### PROBLEM
Rewrite every text line in the data below, putting "frame" wherever "image" appears and keeping everything else the same. Leave the pictures out.

### DATA RECORDS
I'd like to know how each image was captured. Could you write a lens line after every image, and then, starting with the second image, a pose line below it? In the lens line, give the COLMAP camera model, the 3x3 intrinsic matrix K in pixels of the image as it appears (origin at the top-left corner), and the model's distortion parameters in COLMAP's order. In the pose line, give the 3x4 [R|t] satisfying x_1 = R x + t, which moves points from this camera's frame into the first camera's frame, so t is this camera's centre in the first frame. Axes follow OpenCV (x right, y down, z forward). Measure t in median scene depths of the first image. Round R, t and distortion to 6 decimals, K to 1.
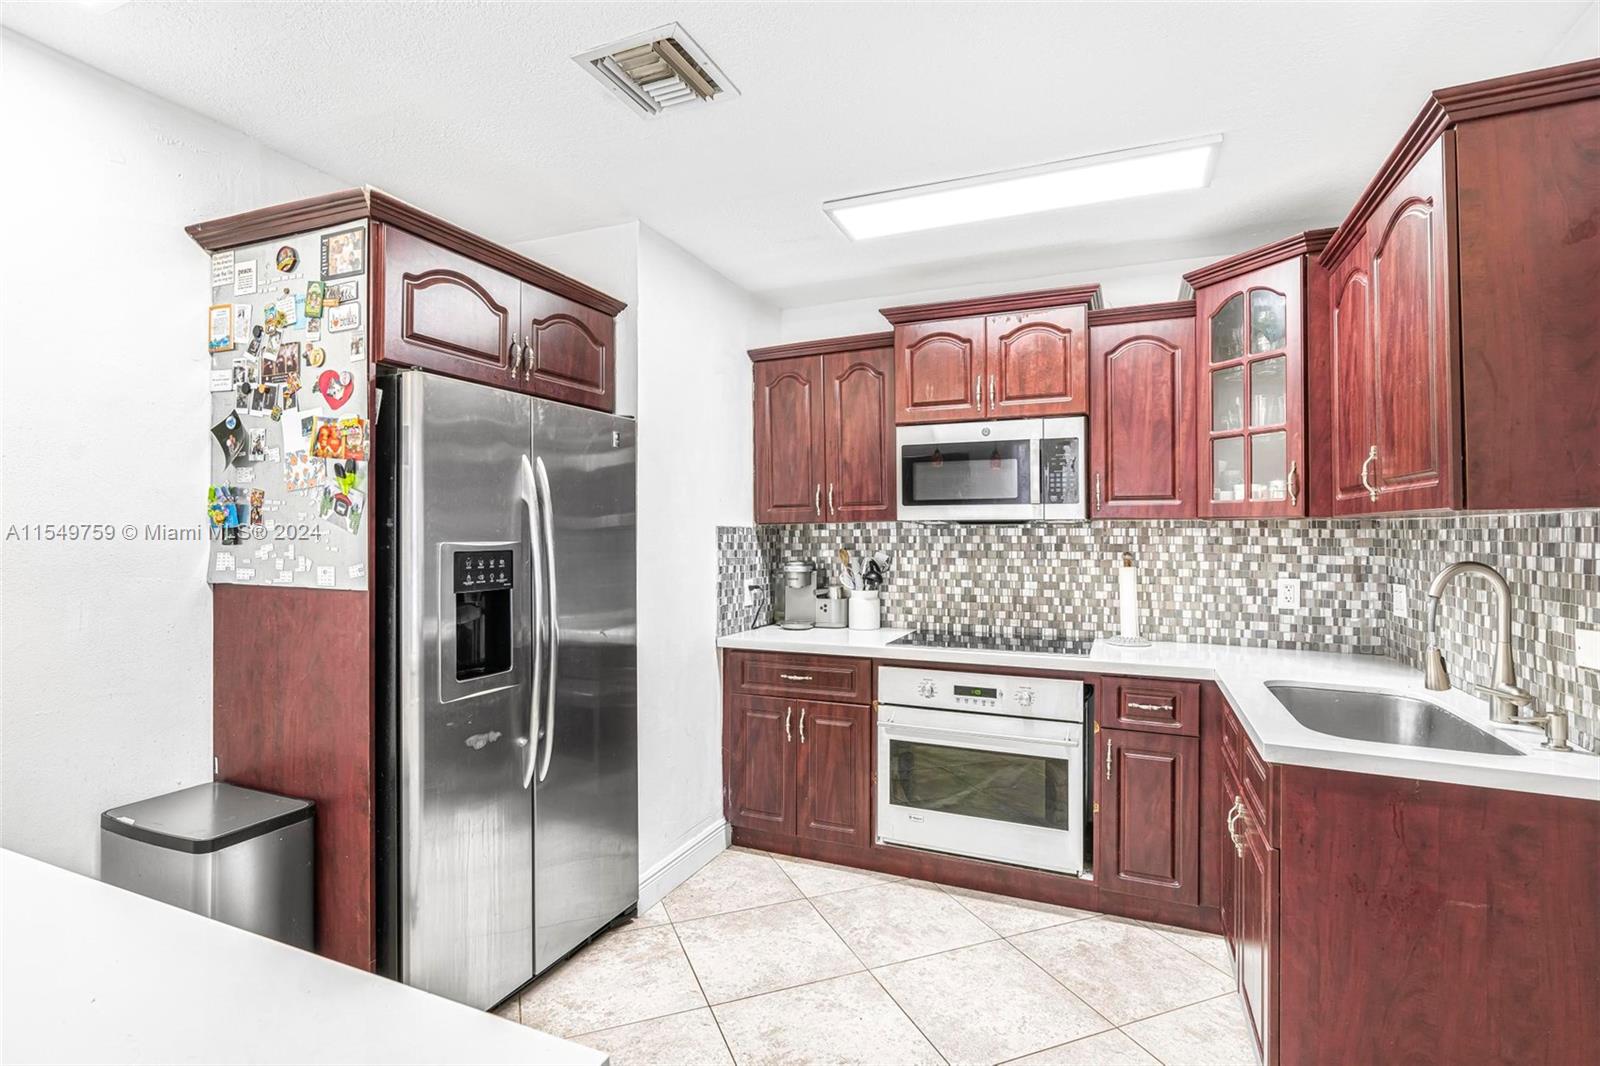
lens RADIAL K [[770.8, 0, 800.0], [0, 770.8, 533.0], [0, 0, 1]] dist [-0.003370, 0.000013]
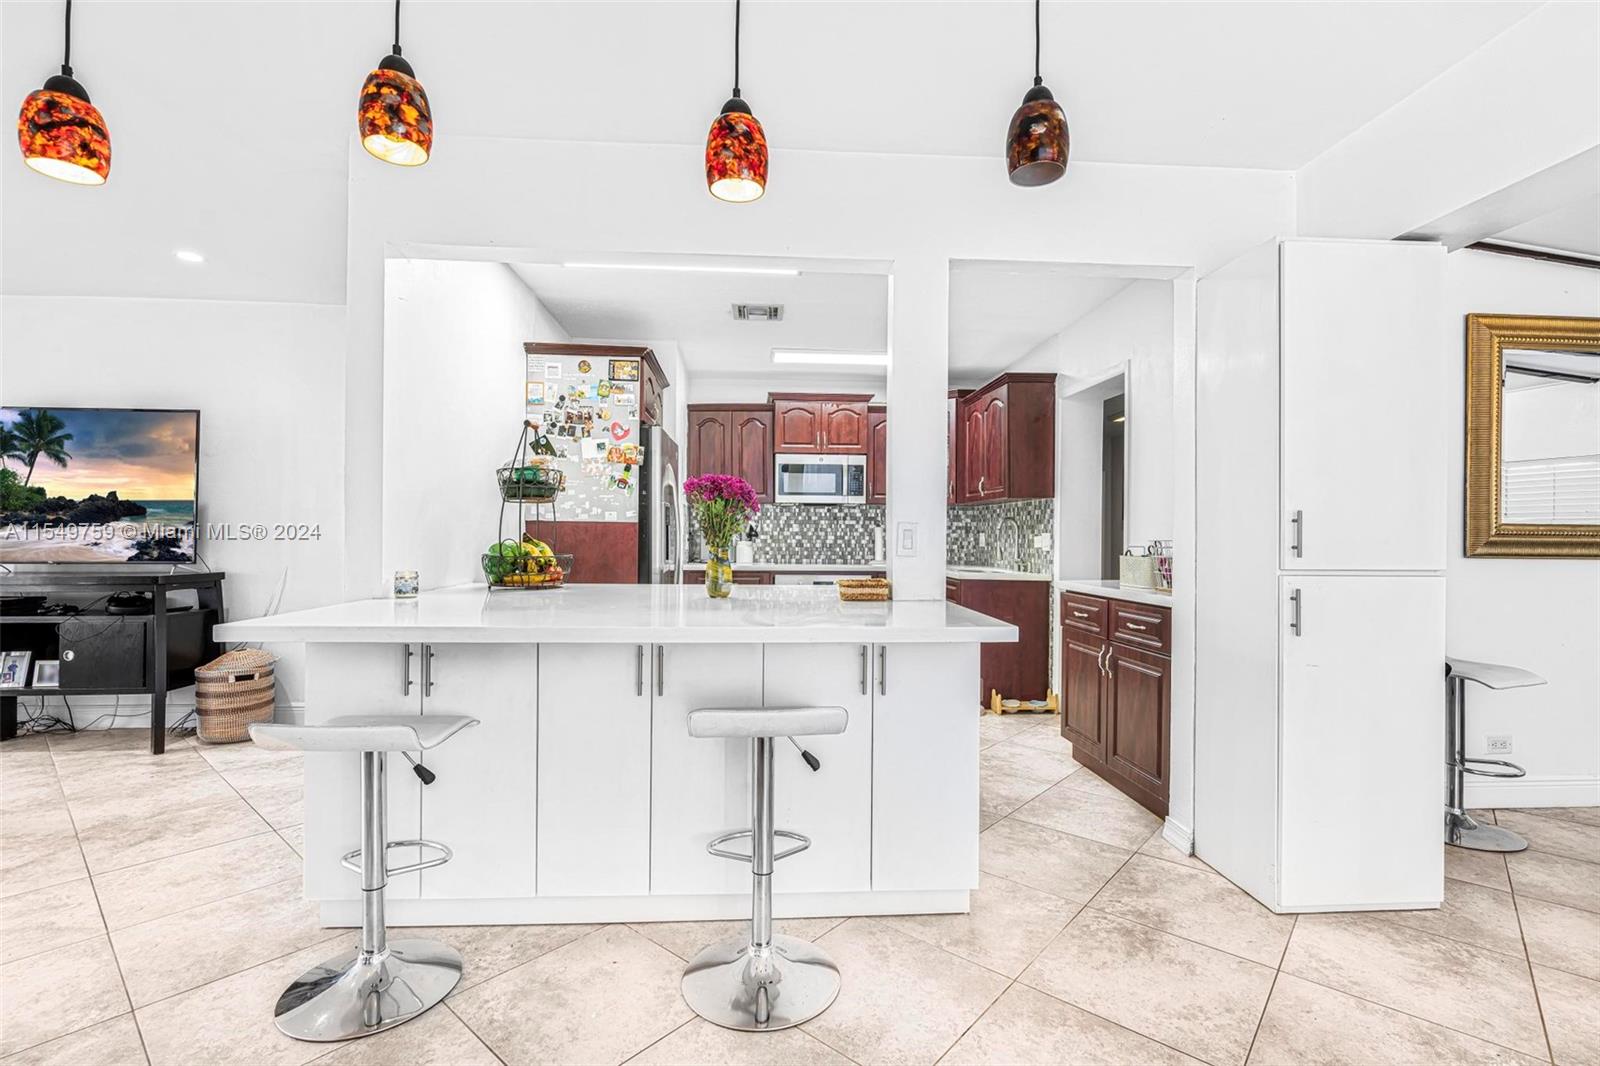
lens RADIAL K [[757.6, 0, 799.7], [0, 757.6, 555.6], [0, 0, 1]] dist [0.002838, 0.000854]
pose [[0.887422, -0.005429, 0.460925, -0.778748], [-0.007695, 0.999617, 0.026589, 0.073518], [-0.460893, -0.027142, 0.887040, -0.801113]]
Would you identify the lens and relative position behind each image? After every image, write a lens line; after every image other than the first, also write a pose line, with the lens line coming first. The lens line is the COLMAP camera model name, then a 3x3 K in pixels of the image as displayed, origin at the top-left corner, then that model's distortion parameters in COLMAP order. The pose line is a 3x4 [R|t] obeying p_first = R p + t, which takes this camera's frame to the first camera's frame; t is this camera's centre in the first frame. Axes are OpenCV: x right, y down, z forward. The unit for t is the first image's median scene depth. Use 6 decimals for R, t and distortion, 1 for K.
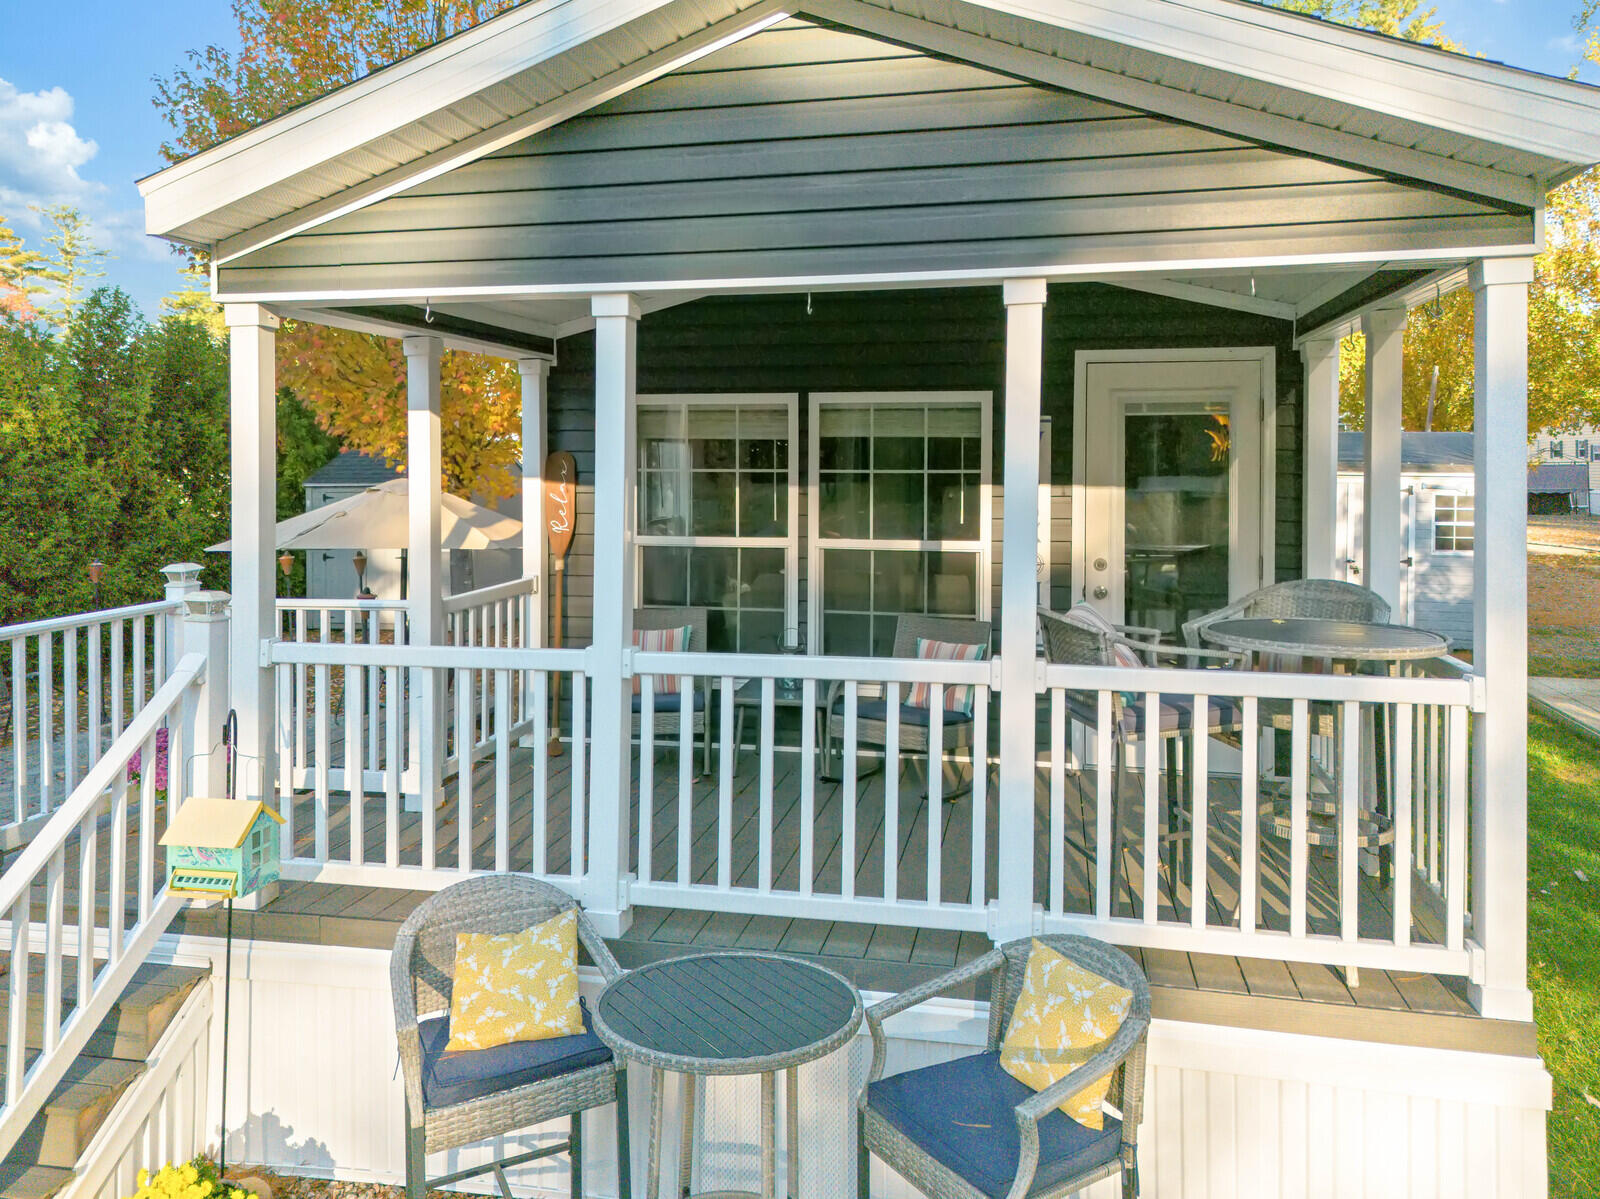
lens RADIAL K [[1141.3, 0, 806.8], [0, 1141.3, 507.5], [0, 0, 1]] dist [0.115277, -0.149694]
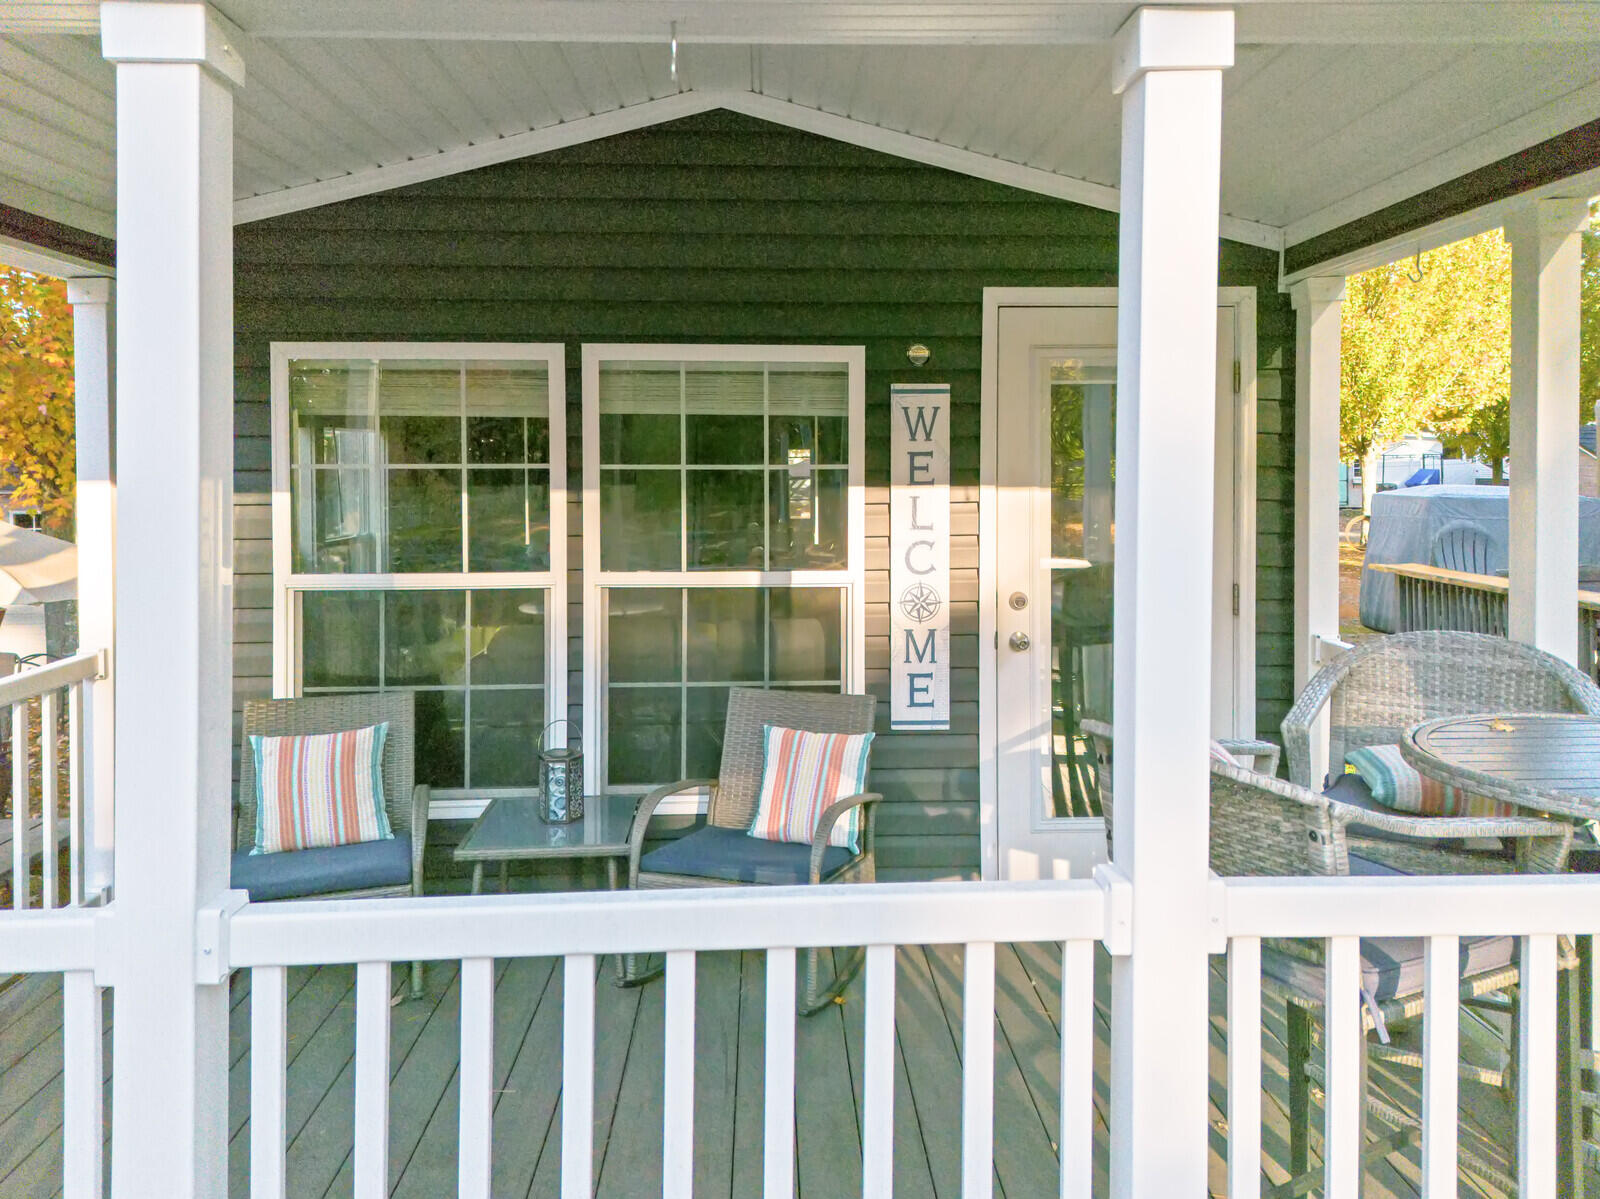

### ANSWER SECTION
I'd like to know how each frame was captured. Could you write a lens line after every frame, and then, starting with the second frame, a pose line below it? In the lens line, give the COLMAP camera model, the 3x3 intrinsic matrix K in pixels of the frame as it appears (origin at the top-left corner), and the model's distortion parameters in COLMAP's order. In the pose line, give the 3x4 [R|t] satisfying x_1 = R x + t, which moves points from this camera's frame into the first camera's frame, so t is this camera's centre in the first frame. Axes follow OpenCV (x right, y down, z forward). Measure t in median scene depths of the first frame. Round R, t and distortion to 6 decimals, K to 1.
lens RADIAL K [[770.8, 0, 800.0], [0, 770.8, 533.0], [0, 0, 1]] dist [-0.003370, 0.000013]
lens RADIAL K [[757.6, 0, 799.7], [0, 757.6, 555.6], [0, 0, 1]] dist [0.002838, 0.000854]
pose [[0.887422, -0.005429, 0.460925, -0.778748], [-0.007695, 0.999617, 0.026589, 0.073518], [-0.460893, -0.027142, 0.887040, -0.801113]]
Would you identify the lens and relative position behind each frame? After every frame, write a lens line; after every frame other than the first, also write a pose line, with the lens line coming first. The lens line is the COLMAP camera model name, then a 3x3 K in pixels of the frame as displayed, origin at the top-left corner, then that model's distortion parameters in COLMAP order. The pose line is a 3x4 [R|t] obeying p_first = R p + t, which takes this camera's frame to the first camera's frame; t is this camera's centre in the first frame. Axes are OpenCV: x right, y down, z forward. The unit for t is the first frame's median scene depth. Use 6 decimals for R, t and distortion, 1 for K.
lens RADIAL K [[1141.3, 0, 806.8], [0, 1141.3, 507.5], [0, 0, 1]] dist [0.115277, -0.149694]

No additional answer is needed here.